Painful Persuasions: Belief and the Body in Victorian Literature and Culture

This project examines the idea of psychic violence in Victorian England. Specifically, it argues that the massive expansion of pluralism taking place during this period raised a host of questions about the origin and nature of belief -- questions that were often addressed through figurations of interiority as coterminous with the body. Such figurations could make beliefs seem as natural and constitutive of self as any other parts of one's body. They could also make persuasion, education, and conversion seem like acts of violence.  This project seeks to illuminate the significant continuities between Victorian concerns about belief and the body and recent debates about issues as apparently disparate as the legalization of torture, the definition and consequences of hate speech, and the relationship between trauma and experience.

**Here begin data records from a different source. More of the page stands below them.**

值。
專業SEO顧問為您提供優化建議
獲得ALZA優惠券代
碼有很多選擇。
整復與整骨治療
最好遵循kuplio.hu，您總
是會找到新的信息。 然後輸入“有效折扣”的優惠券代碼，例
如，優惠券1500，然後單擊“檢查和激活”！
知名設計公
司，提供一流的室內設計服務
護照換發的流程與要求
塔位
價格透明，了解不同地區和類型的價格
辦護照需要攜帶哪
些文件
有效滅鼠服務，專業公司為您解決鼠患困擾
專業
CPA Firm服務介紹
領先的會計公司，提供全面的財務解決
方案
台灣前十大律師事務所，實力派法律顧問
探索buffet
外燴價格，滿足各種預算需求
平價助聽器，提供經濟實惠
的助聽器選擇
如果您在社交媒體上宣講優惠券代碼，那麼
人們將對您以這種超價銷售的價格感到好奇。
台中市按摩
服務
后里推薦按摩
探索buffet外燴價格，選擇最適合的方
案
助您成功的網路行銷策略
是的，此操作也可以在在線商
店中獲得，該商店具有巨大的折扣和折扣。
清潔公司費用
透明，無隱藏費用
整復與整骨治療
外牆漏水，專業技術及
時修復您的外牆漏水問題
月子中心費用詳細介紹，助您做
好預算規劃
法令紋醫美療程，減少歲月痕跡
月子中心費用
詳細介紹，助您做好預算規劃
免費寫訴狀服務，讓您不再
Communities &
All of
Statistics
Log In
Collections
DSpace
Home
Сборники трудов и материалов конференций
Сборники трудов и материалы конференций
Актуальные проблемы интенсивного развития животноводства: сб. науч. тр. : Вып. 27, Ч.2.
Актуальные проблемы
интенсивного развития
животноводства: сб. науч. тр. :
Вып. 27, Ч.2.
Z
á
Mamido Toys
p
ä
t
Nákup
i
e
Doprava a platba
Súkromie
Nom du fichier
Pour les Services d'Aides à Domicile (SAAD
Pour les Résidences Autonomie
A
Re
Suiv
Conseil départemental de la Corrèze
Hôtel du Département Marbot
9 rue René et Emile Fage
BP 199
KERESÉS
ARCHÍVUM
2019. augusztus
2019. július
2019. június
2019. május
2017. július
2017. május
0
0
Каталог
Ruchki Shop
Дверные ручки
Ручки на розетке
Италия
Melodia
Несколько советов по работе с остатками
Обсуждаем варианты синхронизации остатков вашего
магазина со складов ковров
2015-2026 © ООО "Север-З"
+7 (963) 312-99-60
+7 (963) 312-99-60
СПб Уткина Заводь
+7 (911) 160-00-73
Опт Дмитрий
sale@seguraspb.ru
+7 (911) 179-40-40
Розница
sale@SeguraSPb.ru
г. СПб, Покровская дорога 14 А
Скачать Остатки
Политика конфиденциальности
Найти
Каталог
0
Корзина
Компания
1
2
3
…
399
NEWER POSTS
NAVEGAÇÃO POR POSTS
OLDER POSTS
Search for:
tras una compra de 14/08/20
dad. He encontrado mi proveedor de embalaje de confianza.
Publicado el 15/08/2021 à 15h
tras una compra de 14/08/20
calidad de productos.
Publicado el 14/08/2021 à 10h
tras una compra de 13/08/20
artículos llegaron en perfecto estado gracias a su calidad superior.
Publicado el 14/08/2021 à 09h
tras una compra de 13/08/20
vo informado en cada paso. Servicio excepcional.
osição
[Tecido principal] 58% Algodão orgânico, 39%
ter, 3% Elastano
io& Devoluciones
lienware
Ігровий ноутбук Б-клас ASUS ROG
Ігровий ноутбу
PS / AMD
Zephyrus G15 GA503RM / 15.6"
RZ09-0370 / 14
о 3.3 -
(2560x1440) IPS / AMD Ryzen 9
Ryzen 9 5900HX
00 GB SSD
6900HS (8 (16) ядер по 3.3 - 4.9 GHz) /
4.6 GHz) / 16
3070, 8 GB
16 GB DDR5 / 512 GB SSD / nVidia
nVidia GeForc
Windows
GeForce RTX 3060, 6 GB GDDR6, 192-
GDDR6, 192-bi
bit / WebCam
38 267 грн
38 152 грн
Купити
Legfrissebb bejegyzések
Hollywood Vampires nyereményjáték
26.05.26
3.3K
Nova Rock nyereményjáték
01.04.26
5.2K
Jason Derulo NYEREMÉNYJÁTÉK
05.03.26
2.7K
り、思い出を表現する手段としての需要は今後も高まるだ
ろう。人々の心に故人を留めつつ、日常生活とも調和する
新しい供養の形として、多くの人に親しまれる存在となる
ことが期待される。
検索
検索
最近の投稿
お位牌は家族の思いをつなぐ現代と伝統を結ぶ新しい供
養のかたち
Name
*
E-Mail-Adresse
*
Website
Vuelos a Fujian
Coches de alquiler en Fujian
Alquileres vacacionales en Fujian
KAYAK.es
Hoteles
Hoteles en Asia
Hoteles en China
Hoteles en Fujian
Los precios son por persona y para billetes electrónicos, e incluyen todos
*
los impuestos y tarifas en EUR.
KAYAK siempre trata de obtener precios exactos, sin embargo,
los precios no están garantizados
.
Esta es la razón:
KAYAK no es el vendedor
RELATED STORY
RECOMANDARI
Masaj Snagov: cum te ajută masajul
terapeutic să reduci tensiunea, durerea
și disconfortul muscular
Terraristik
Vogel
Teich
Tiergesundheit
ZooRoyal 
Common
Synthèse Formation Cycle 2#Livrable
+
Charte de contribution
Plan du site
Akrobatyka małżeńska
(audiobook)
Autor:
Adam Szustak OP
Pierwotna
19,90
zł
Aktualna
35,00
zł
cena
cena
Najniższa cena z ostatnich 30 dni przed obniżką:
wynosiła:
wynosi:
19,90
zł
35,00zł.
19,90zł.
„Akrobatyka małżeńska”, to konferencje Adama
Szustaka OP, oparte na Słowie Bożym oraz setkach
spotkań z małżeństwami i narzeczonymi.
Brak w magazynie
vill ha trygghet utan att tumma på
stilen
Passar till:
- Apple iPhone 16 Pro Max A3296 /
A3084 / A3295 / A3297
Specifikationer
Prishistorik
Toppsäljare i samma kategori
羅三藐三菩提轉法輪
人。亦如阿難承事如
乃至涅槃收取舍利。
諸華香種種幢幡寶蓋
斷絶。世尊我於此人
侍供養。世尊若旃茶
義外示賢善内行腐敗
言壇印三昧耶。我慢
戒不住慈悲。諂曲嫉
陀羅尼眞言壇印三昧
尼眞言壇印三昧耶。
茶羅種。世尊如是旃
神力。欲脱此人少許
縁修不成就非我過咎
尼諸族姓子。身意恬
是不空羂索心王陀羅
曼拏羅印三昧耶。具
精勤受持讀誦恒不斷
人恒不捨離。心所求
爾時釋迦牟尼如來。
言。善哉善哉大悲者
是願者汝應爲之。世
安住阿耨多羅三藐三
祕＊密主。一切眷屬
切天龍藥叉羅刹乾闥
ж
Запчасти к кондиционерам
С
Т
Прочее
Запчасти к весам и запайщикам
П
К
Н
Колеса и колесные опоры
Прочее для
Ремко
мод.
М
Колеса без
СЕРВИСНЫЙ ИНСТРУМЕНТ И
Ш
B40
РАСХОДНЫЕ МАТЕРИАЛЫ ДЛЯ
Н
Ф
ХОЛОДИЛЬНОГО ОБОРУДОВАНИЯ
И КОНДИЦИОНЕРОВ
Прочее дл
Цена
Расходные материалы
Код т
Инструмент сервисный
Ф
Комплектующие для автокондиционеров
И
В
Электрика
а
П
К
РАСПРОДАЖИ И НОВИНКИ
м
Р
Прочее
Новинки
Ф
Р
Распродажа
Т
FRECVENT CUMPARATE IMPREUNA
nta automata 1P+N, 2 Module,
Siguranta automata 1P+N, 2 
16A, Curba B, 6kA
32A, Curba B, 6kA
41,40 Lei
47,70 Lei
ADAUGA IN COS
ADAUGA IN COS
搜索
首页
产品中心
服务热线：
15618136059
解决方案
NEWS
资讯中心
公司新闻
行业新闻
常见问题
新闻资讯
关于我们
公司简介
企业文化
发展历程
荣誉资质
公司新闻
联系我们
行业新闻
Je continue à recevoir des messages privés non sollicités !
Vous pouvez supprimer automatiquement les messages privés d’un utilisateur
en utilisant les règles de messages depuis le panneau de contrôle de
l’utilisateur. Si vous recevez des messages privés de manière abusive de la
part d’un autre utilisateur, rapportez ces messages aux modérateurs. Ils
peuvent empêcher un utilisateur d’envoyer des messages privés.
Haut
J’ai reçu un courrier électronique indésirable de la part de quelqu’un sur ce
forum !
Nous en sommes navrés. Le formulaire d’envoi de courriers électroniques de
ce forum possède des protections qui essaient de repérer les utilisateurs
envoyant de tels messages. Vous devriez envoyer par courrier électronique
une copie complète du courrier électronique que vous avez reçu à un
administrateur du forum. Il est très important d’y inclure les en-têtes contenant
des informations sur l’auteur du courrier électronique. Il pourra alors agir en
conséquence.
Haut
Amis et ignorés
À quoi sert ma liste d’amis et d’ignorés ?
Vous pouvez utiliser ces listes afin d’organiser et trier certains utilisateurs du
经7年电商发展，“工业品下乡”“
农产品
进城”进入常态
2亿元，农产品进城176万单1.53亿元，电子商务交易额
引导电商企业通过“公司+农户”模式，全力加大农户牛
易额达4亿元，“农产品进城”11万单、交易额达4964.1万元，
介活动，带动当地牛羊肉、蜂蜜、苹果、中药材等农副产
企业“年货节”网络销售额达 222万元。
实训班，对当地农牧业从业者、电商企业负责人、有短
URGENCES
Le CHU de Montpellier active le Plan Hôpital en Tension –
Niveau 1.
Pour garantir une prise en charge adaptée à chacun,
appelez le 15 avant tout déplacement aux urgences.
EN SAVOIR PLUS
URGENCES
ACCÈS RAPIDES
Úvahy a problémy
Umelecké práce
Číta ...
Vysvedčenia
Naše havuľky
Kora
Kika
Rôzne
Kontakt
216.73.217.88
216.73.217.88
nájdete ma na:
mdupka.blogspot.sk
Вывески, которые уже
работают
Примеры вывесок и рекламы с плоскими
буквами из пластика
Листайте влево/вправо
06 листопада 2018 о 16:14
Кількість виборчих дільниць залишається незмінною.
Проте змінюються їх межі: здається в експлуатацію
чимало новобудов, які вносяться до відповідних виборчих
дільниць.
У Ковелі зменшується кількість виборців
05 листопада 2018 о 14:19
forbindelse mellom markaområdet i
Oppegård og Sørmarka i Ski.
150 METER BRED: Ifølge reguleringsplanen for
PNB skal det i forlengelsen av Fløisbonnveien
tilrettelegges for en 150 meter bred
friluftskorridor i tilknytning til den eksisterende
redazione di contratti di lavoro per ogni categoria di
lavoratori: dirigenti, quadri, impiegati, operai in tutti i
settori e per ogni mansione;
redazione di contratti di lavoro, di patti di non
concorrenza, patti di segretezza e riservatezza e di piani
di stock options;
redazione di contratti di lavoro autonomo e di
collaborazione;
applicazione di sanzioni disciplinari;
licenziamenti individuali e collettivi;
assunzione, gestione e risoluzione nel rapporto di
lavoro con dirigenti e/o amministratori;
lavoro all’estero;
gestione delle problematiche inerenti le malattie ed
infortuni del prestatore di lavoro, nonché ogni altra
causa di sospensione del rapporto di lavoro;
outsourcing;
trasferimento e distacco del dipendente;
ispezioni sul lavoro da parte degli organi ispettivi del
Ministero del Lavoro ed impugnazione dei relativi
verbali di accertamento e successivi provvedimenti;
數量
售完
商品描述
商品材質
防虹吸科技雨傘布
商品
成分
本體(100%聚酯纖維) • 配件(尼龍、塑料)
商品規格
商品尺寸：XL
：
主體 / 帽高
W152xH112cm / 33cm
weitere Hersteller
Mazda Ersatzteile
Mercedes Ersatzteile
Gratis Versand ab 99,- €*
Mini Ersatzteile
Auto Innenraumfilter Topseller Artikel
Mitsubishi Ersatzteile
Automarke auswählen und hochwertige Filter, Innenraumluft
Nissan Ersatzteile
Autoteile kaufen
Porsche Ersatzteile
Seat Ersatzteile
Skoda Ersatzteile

Rachel Ablow teaches and publishes in the areas of Victorian literature and culture; history of the novel; gender and sexuality; history of the emotions. She received her M.A. and Ph.D. from Johns Hopkins University.

 

 

 

 

Friday, November 13, 2009

Damien Keane

Assistant Professor of English

"Ireland and the Problem of Information "

 

Ireland and the Problem of Information

From its symbolically formative moments in 1890s, the field of modern Irish writing has been structured by debates over literary autonomy and political commitment, over the ideal virtues of art and the practical effects of direct social engagement. “Ireland and the Problem of Information” argues that these ideal virtues and practical effects are less a matter of political ends and means or disciplinary style and taste than one of continual misrecognition of the stakes of Ireland’s modernization. The project closely attends to a series of institutional and classificatory exchanges in the middle decades of the twentieth century, particularly as they are materialized in the interplay of emergent sound reproduction technologies and the written word, in order to understand an historically specific instance of a much wider issue now confronting the Humanities, namely the administration of information. Posing urgent questions about conditions of access, the works of Joyce are fundamental to this undertaking.

Damien Keane teaches and published in the areas of nineteenth and twentieth-century Irish writing and transnational late modernism. He received his M.A. from Queen's University, Belfast, and his Ph.D. from the University of Pennsylvania.